Perhaps the most jarring finding in the study involved mosque attendance. As the authors observe, “mosques that contained written materials in the severe category were the best attended, followed by those with only moderate-rated materials, trailed in turn by those lacking such texts.” We are not talking small divergence here: Severe-material mosques were found to have a mean attendance of 118 worshippers at services, while no-violence mosques had 15. The moderate-violence mosques came in around the middle, at 60.

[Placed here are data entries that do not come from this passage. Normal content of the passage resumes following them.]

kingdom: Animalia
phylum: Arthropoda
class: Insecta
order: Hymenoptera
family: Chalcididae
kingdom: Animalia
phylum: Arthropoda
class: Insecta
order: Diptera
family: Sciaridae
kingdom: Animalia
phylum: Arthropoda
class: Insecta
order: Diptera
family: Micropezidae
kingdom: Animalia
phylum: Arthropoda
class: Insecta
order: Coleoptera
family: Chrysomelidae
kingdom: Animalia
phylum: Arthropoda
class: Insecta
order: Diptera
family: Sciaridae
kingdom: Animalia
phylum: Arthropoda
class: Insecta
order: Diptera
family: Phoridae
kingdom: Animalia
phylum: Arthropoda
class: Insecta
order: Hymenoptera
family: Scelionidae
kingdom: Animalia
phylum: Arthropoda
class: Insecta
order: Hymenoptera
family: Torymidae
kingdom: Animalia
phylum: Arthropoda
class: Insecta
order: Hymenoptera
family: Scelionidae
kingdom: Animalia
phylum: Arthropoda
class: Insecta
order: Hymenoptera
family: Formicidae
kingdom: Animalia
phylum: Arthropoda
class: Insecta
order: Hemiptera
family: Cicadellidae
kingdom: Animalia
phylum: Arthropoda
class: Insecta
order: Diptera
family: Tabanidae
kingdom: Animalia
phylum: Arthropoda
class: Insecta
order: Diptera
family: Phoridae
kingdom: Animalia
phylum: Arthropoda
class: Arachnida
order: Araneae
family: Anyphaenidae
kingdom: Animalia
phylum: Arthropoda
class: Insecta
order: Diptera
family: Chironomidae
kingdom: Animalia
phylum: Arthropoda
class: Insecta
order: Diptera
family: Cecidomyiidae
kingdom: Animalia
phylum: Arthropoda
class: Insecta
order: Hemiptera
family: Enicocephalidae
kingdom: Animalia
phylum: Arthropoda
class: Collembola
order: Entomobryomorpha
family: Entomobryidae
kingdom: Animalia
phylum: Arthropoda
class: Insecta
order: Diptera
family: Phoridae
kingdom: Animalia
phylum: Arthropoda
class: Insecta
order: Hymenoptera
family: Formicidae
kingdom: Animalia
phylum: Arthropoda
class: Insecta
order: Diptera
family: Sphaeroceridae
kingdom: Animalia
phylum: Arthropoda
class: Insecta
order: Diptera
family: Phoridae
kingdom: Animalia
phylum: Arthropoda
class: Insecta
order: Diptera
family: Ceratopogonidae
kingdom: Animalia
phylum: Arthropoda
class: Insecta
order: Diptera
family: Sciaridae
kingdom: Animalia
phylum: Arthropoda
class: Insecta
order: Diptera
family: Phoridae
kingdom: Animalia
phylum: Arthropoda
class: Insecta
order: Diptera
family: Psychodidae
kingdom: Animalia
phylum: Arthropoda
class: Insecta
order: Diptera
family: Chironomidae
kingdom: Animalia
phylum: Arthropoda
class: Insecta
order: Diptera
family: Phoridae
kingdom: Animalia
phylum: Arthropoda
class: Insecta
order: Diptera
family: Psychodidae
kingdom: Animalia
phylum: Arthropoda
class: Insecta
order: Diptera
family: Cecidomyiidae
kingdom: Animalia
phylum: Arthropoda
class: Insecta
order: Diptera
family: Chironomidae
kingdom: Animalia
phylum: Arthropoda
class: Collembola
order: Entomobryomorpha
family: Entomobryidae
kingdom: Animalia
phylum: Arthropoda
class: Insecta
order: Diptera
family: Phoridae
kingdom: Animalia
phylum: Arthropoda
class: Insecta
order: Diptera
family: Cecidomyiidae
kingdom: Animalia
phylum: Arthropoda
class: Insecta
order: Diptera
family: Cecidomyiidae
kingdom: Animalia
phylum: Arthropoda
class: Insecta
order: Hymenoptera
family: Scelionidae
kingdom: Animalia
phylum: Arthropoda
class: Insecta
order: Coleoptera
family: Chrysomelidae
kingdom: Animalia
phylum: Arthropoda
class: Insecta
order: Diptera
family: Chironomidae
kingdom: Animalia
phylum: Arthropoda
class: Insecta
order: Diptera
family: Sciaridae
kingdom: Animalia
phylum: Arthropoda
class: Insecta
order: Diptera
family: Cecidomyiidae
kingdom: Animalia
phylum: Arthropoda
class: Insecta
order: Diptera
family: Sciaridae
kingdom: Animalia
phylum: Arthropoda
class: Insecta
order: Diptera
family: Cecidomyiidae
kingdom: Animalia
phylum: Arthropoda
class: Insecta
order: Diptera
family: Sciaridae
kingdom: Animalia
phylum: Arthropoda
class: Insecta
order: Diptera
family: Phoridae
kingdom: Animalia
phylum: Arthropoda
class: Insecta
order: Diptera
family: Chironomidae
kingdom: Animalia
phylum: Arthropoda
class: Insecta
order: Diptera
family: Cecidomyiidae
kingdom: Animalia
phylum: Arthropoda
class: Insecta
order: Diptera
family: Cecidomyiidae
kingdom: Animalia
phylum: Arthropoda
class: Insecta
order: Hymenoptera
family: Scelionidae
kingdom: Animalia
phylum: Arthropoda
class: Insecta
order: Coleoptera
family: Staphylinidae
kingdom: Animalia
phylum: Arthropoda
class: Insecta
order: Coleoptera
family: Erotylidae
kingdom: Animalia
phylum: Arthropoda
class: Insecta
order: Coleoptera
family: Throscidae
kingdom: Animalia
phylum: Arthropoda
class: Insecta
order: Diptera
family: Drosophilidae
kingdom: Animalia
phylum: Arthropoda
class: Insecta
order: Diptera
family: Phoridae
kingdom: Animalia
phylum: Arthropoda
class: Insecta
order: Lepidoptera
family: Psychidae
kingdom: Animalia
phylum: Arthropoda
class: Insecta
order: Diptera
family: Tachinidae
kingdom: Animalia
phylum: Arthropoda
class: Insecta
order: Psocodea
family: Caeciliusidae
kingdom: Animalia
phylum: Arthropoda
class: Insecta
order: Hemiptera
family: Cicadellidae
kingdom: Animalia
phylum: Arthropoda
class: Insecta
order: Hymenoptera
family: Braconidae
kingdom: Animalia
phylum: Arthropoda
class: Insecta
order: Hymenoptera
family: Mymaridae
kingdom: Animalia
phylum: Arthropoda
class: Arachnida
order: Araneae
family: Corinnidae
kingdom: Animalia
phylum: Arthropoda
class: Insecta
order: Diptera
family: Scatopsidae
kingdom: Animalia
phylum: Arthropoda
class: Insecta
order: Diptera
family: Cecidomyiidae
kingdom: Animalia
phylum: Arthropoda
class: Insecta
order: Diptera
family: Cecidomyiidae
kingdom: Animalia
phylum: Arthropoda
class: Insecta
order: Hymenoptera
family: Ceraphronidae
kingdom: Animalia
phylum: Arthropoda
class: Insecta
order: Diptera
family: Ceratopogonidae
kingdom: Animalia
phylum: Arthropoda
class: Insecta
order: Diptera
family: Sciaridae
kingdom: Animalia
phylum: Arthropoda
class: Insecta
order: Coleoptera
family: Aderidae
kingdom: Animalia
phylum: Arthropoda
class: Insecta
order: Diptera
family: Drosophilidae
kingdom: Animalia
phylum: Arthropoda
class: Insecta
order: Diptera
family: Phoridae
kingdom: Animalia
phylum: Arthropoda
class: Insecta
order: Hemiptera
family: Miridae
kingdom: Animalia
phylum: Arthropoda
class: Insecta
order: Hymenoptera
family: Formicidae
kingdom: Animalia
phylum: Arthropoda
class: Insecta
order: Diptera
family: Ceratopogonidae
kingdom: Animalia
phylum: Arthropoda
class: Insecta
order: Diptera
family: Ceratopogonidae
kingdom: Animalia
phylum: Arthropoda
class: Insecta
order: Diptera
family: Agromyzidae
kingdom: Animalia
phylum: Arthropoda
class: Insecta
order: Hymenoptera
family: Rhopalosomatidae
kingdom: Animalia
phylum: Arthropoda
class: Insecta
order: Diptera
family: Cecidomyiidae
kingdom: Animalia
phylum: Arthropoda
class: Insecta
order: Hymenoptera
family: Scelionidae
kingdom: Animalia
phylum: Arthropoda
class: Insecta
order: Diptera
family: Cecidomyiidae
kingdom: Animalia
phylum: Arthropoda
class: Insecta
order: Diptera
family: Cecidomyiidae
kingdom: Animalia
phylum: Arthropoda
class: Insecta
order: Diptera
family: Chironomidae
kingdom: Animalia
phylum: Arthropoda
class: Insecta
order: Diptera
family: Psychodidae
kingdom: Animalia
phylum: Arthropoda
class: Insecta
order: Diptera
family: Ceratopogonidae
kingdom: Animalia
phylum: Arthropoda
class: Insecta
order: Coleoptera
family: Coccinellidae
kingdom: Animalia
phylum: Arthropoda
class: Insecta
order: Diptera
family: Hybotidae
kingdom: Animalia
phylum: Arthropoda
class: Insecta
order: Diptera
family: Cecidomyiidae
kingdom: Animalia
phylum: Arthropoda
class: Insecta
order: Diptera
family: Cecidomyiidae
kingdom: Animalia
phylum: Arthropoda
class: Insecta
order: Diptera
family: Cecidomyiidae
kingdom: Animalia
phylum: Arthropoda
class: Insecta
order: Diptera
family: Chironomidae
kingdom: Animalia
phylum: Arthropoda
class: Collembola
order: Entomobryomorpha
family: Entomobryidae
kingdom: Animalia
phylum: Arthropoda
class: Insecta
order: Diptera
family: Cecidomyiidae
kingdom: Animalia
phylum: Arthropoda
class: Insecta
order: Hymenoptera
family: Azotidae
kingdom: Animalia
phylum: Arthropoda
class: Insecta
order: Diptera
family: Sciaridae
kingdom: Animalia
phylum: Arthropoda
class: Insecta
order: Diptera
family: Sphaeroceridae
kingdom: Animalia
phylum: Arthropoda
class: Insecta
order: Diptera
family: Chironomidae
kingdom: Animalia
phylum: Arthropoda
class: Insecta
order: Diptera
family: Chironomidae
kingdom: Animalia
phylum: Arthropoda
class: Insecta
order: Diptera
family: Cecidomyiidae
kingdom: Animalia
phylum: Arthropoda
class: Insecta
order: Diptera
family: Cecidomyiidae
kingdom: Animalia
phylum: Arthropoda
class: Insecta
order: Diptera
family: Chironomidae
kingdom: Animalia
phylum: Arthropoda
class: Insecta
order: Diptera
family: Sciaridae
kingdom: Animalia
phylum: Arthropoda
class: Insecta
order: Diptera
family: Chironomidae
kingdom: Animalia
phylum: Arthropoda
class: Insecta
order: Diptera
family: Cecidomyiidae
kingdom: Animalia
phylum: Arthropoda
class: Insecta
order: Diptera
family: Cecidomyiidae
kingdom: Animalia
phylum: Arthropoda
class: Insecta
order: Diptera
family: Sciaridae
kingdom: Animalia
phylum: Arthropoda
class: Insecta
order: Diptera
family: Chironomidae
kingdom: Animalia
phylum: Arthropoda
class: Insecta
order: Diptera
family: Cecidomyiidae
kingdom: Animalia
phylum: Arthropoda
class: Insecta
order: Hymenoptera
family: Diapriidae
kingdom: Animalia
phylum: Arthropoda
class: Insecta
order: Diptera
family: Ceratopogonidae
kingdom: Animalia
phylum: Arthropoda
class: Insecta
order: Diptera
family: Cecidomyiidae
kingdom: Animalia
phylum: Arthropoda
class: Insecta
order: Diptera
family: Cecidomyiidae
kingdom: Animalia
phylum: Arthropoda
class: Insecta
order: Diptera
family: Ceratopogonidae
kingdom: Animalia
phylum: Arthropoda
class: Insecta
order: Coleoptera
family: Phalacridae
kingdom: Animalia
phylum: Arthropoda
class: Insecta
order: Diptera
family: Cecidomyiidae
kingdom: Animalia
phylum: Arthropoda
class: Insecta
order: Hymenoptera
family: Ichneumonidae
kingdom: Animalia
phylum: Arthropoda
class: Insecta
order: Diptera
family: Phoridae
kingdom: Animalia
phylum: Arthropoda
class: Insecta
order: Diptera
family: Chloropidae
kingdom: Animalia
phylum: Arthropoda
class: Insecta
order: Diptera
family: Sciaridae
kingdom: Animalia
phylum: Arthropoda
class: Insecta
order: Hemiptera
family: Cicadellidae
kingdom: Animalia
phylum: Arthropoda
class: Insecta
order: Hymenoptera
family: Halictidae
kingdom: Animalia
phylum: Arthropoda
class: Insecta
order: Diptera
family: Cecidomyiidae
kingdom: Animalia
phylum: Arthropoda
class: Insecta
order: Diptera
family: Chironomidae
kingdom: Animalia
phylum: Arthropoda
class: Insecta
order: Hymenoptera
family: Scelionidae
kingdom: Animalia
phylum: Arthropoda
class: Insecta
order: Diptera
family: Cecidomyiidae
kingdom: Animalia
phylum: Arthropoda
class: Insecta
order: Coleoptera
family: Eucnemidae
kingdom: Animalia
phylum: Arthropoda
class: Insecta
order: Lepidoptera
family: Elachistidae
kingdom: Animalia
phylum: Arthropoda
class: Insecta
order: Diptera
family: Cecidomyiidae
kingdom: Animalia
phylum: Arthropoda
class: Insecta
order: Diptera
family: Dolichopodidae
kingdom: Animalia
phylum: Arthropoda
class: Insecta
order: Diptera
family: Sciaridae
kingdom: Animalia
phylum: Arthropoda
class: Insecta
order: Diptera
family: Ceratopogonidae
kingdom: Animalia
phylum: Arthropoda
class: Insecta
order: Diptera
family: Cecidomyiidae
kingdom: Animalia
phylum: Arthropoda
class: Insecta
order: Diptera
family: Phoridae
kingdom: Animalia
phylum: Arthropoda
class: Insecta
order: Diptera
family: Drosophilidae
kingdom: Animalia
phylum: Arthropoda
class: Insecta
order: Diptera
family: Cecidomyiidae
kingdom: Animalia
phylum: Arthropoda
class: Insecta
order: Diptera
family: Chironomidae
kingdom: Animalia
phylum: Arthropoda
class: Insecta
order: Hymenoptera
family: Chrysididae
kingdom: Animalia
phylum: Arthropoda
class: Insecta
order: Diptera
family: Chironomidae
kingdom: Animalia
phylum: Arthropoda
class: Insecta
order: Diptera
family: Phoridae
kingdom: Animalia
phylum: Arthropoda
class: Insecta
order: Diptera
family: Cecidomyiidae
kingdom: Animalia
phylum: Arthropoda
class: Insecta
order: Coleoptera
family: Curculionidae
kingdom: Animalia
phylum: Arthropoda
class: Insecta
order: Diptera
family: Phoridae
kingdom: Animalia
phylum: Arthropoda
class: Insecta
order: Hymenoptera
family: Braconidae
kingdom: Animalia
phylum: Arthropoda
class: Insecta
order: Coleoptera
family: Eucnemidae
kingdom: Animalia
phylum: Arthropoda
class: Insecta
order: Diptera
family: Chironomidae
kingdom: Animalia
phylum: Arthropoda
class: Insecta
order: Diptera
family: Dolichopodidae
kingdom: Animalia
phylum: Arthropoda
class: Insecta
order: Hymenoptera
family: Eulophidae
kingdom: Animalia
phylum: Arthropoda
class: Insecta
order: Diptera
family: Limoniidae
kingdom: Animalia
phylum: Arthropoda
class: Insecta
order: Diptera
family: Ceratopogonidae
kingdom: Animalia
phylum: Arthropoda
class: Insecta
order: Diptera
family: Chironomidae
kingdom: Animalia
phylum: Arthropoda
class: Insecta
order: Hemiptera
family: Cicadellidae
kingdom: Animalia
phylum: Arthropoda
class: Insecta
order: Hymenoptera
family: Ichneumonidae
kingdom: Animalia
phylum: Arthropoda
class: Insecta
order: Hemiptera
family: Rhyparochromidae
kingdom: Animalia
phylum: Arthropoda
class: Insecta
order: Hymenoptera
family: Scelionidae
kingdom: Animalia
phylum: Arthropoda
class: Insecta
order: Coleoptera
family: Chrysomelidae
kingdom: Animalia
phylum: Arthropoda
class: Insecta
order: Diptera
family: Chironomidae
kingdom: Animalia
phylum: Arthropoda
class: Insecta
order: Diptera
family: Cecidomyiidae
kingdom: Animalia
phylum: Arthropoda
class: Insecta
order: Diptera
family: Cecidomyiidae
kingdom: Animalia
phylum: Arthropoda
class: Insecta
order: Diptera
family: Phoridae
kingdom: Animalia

In this aspect of the study may lie whatever modest silver lining there is. The Kedar-Yerushalmi survey examines what goes on in the mosques. It does not account for what happens outside the mosques or for how many American Muslims actually attend mosques with any regularity. That is to say, the fact that only 19 percent of mosques actually reflect what Islamic apologists portray as a vibrant, predominant brand of “moderate Islam” does not necessarily mean that only one in five American Muslims is a moderate.
Thousands of Muslims pray privately, as Islam permits. They visit mosques rarely, if at all, and when they go it is more for social or cultural purposes than for instruction. If they are Westernized, pro-American Muslims, they may resist the mosques precisely to avoid the influence of rabble-rousing clerics who have been recruited or trained by Saudi-backed Muslim Brotherhood elements. The study does not account for these Muslims. Their number would edge up the percentage of Muslim moderates, perhaps considerably.
But that is not the Islam Muslims are getting in American mosques. In sum, the study shows: The more sharia-compliant the mosque and its imam, the more virulently anti-Western is apt to be the Islam being preached there. Nor can it be ignored that this promotion of a pro-violence and anti-Western Islam in more than 80 percent of American mosques is of a piece with polling conducted of Muslims living in Islamic countries. As Messrs. Kedar and Yerushalmi remind us, a 2007 survey conducted by WorldPublicOpinion.org found that substantial majorities in Morocco, Egypt, and Pakistan — and a majority even in reputedly moderate Indonesia — favored the implementation of sharia law and the insulation of their countries from Western values.
It is time to stop pretending that there is some other cause for this. Many things can prompt a tinderbox to conflagrate, but it has to be tinder in the first place. Islam is the tinder. We can hope that brave Muslim reformers can build on the small but far from invisible havens where a nonviolent, pluralistic Islam has taken root. But to deny an obvious nexus between the mainstream Islam of the mosques, the violent jihadism of the terrorists, and the stealth jihadism of Islamist organizations is to remain willfully blind.
— Andrew C. McCarthy, a senior fellow at the National Review Institute, is the author, most recently, of The Grand Jihad: How Islam and the Left Sabotage America.